*Exercise goal*:
Check every line of the entries below for "knee", and copy the lines that have it.

*Information shown*:
***

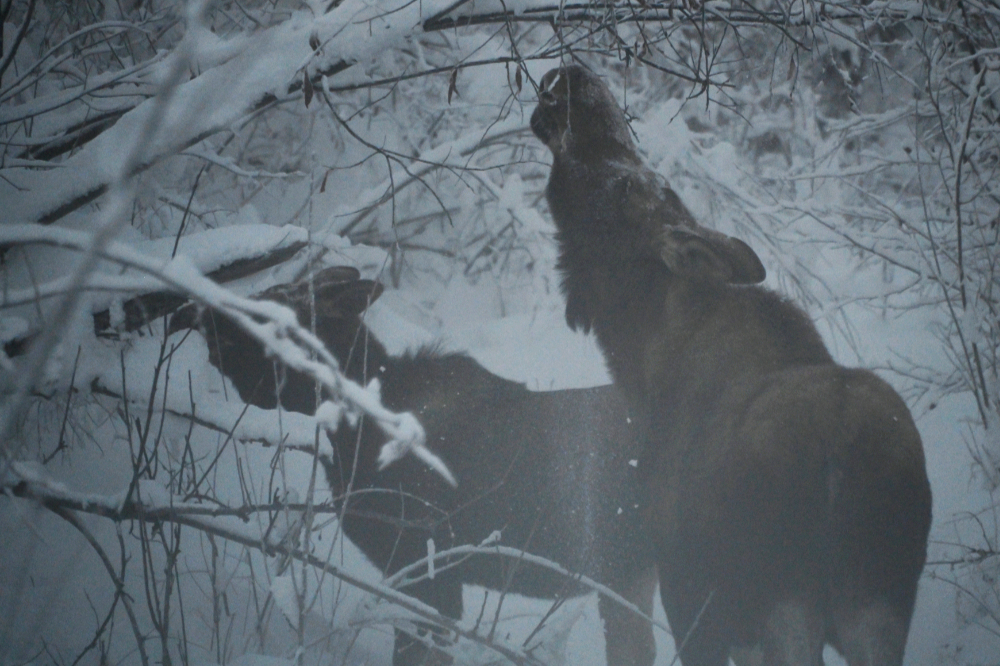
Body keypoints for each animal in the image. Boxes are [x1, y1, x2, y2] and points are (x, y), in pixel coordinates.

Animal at [530, 64, 932, 666]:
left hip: (784, 602)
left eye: (625, 187)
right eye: (657, 182)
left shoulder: (691, 598)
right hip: (877, 604)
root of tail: (846, 455)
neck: (639, 361)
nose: (574, 76)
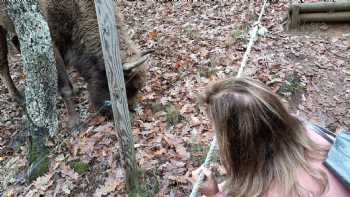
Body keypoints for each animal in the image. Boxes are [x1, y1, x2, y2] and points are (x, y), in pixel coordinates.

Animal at [0, 0, 149, 127]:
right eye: (124, 87)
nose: (131, 112)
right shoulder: (51, 43)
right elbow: (65, 87)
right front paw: (74, 121)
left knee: (16, 43)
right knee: (4, 65)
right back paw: (19, 97)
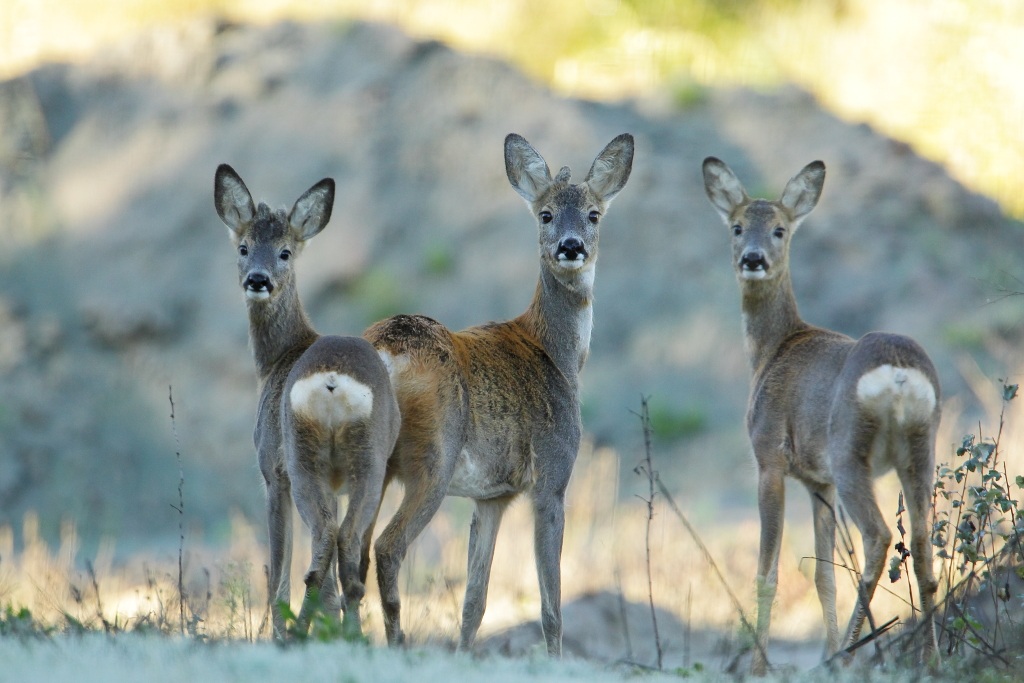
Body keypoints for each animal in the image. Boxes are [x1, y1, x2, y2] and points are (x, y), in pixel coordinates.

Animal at [213, 164, 401, 640]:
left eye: (285, 252)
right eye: (244, 247)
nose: (257, 279)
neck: (277, 359)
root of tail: (332, 379)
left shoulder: (270, 470)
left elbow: (277, 568)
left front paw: (277, 631)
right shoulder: (335, 484)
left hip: (301, 459)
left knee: (322, 543)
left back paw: (298, 632)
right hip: (369, 461)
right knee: (346, 543)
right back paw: (351, 633)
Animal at [362, 133, 634, 655]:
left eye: (594, 214)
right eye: (545, 214)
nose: (571, 246)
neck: (557, 355)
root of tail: (384, 350)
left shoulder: (492, 496)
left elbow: (474, 602)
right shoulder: (551, 477)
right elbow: (551, 608)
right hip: (433, 459)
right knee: (386, 547)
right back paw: (397, 645)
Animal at [701, 157, 940, 674]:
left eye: (779, 229)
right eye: (736, 226)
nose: (753, 258)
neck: (773, 349)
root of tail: (898, 373)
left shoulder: (770, 458)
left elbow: (766, 573)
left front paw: (758, 669)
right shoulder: (818, 480)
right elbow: (824, 575)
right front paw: (824, 646)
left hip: (851, 449)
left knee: (878, 536)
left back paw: (848, 654)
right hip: (921, 448)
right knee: (924, 546)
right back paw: (927, 660)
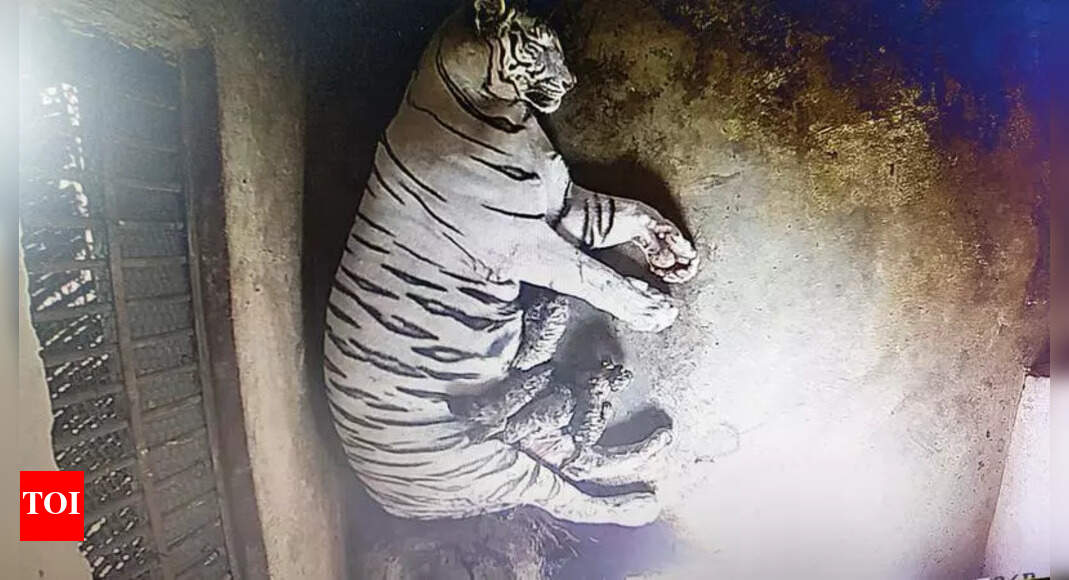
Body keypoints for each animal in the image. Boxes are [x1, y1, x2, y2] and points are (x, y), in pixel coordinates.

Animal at [323, 0, 699, 527]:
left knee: (576, 455)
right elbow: (593, 274)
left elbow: (626, 212)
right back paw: (638, 506)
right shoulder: (523, 241)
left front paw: (675, 253)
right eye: (538, 48)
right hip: (483, 464)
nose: (571, 82)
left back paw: (654, 446)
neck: (509, 118)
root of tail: (385, 498)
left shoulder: (562, 203)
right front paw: (651, 310)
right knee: (567, 497)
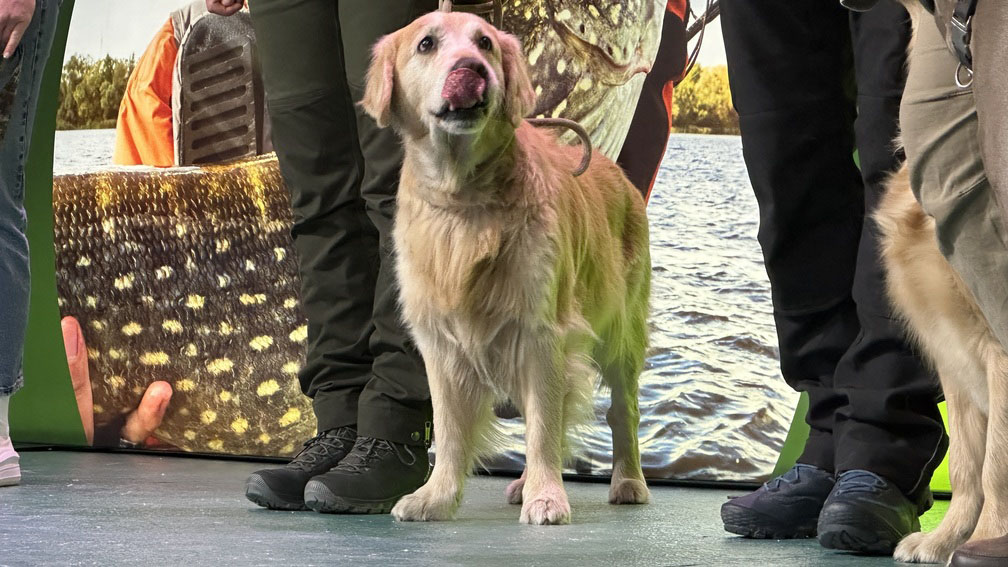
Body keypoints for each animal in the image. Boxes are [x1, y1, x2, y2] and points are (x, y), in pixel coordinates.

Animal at [360, 11, 652, 525]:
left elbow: (543, 426)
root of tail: (620, 174)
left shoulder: (542, 332)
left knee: (623, 413)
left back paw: (628, 481)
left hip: (622, 333)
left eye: (486, 44)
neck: (464, 198)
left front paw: (547, 497)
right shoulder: (441, 342)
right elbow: (450, 428)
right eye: (426, 44)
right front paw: (436, 496)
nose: (471, 69)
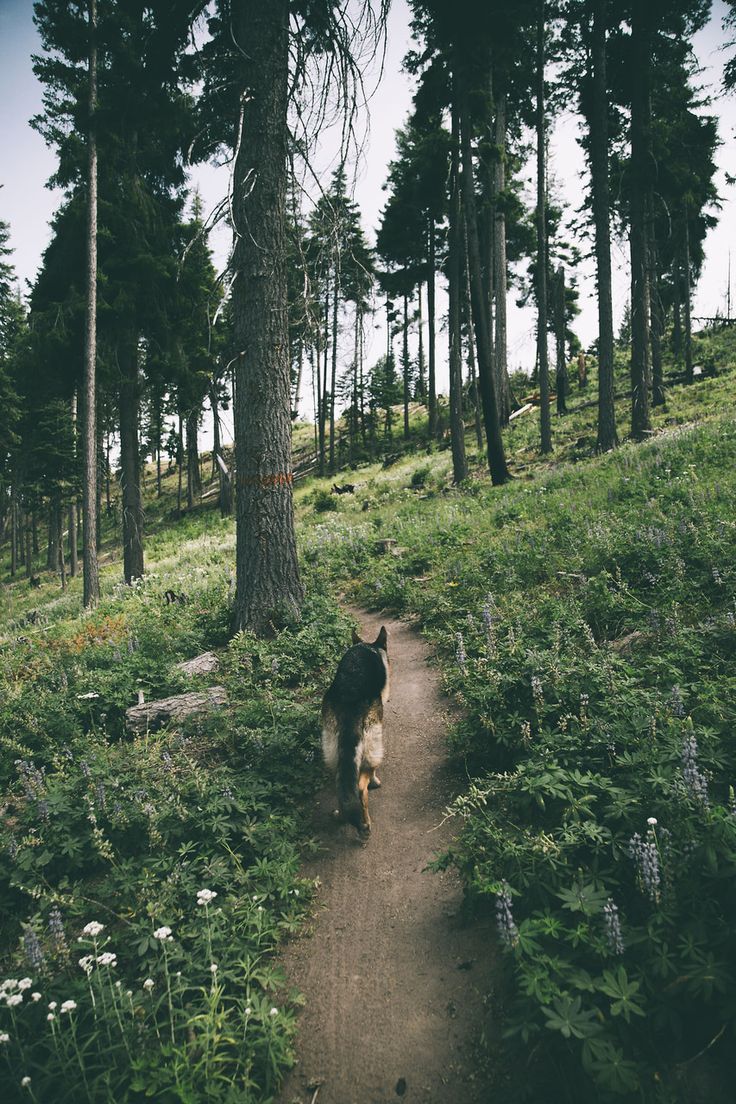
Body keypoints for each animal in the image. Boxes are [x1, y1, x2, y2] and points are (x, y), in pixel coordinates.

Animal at [322, 627, 390, 830]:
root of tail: (349, 700)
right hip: (372, 742)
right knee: (361, 787)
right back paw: (366, 823)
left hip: (332, 747)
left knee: (342, 785)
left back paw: (342, 816)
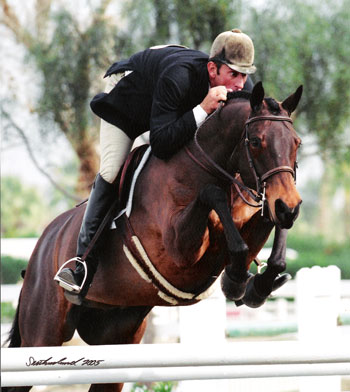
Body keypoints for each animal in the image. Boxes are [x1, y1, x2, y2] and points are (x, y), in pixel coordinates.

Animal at [4, 81, 302, 390]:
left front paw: (256, 284)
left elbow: (267, 229)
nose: (290, 207)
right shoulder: (179, 252)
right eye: (255, 141)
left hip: (117, 337)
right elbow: (212, 194)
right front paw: (236, 280)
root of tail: (42, 244)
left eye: (296, 143)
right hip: (42, 335)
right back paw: (73, 274)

***

*Solved exercise*:
left knee: (16, 43)
right knee: (4, 65)
left knee: (322, 543)
right knee: (346, 543)
right knee: (386, 547)
left knee: (878, 536)
right knee: (924, 546)
left knee: (576, 455)
right knee: (567, 497)
left knee: (623, 413)
right knee: (361, 787)
left knee: (342, 785)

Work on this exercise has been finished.